Items from a dataset
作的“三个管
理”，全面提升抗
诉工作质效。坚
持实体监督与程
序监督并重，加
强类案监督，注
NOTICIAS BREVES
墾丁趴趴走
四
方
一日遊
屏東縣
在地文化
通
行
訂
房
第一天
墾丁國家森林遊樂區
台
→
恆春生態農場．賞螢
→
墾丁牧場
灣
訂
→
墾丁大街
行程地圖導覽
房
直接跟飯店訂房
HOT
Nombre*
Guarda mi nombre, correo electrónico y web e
==
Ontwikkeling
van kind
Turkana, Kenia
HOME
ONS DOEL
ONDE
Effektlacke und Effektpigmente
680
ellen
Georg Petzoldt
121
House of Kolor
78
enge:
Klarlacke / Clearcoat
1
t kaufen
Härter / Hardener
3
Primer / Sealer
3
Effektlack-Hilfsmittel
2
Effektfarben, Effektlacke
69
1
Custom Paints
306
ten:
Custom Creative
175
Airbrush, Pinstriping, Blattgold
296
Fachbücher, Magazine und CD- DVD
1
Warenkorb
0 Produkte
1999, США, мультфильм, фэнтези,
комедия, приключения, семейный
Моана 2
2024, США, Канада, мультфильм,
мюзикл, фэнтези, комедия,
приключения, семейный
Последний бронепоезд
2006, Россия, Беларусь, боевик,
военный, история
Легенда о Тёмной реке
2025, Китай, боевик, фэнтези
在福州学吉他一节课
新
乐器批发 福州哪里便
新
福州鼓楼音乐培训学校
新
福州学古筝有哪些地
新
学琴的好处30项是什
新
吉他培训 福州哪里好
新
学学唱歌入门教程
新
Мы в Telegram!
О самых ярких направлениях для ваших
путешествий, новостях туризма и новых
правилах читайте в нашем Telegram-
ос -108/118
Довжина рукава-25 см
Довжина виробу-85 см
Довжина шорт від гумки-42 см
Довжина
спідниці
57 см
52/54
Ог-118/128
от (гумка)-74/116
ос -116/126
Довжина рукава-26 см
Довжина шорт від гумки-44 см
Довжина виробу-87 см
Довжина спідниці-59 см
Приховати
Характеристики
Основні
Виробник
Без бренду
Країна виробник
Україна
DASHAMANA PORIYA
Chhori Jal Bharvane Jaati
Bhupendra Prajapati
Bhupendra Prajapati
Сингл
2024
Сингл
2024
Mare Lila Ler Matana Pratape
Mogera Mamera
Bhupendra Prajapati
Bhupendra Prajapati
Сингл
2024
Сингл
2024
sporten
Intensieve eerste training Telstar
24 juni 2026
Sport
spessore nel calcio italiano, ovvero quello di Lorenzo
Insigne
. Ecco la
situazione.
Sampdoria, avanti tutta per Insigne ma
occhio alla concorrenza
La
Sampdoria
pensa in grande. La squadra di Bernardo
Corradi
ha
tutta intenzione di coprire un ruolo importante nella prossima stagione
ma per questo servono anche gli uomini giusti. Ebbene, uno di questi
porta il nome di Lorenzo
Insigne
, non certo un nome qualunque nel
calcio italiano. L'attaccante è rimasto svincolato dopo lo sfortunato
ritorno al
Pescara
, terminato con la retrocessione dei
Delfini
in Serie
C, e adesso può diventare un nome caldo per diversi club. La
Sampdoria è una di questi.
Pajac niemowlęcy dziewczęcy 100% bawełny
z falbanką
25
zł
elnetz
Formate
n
...
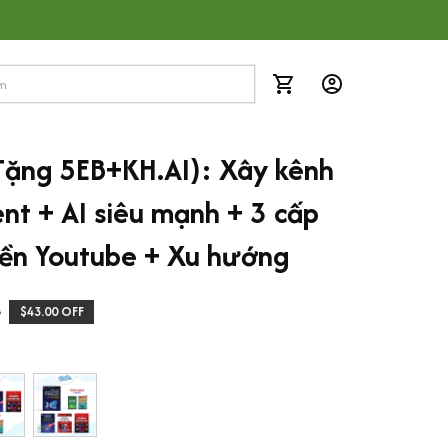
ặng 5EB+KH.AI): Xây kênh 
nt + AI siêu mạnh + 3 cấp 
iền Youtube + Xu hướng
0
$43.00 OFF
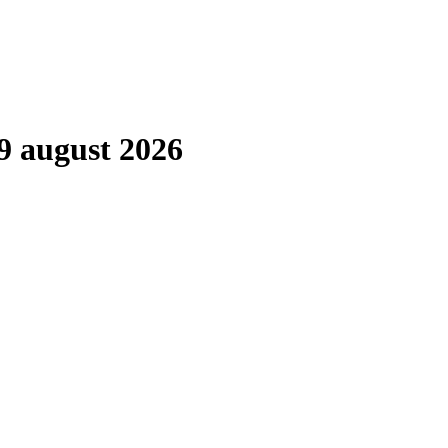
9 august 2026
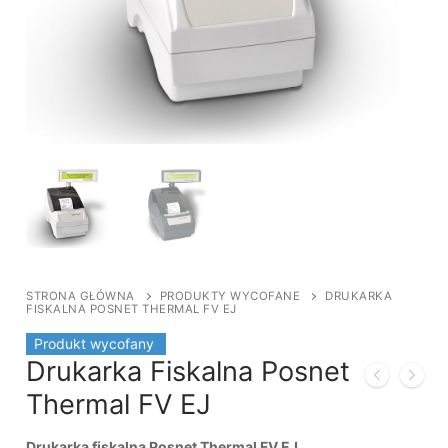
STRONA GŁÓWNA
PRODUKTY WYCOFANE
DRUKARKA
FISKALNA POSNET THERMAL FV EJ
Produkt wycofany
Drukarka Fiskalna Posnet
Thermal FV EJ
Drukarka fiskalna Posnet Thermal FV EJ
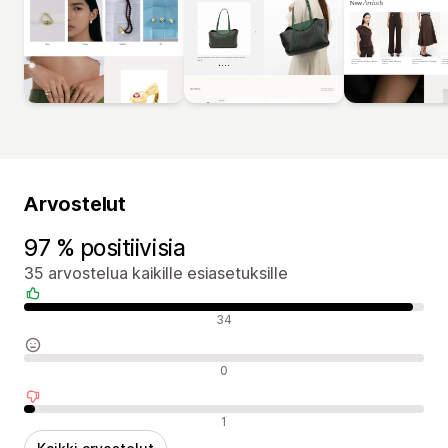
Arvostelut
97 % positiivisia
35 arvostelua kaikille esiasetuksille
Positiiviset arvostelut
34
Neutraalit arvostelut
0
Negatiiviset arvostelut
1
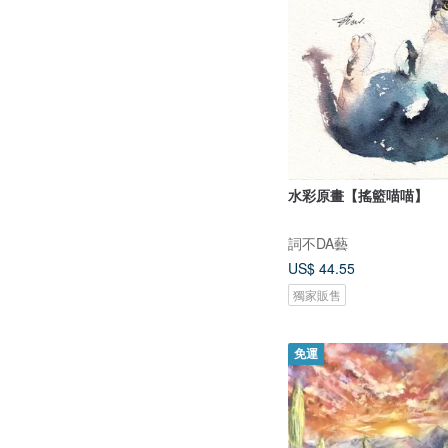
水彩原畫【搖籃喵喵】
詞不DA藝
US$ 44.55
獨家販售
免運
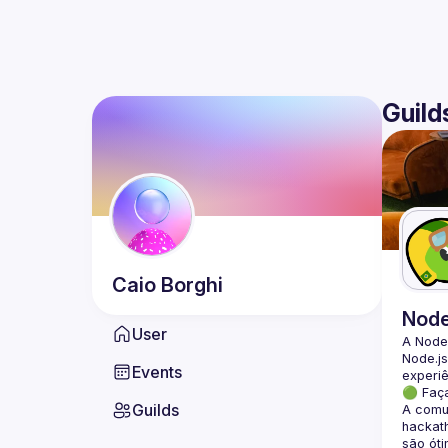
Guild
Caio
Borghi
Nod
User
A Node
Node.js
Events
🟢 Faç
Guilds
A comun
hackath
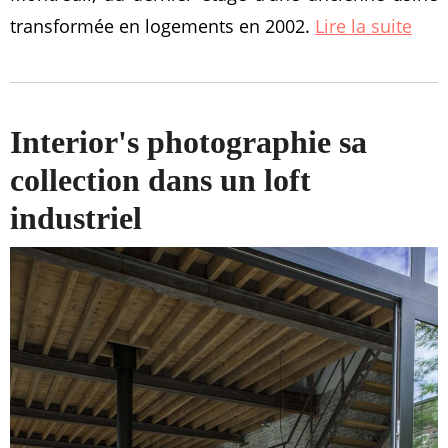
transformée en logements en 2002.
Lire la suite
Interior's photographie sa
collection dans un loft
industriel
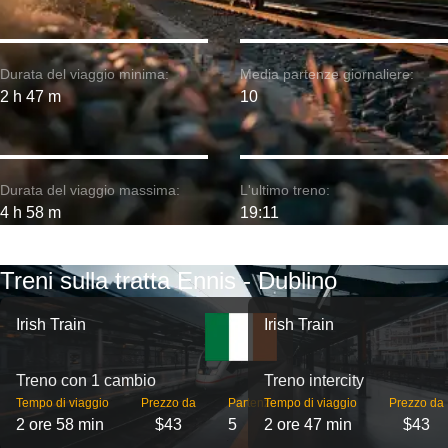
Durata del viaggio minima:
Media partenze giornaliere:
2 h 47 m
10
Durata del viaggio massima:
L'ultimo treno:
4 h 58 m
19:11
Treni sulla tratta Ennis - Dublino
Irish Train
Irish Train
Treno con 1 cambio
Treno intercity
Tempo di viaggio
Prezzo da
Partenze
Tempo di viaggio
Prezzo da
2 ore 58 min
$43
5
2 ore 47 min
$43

— EXERCISE DETAILS —
Whenever a line in the records above contains the string "виробу", copy that line.

— TASK ANSWER —
Довжина виробу-85 см
Довжина виробу-87 см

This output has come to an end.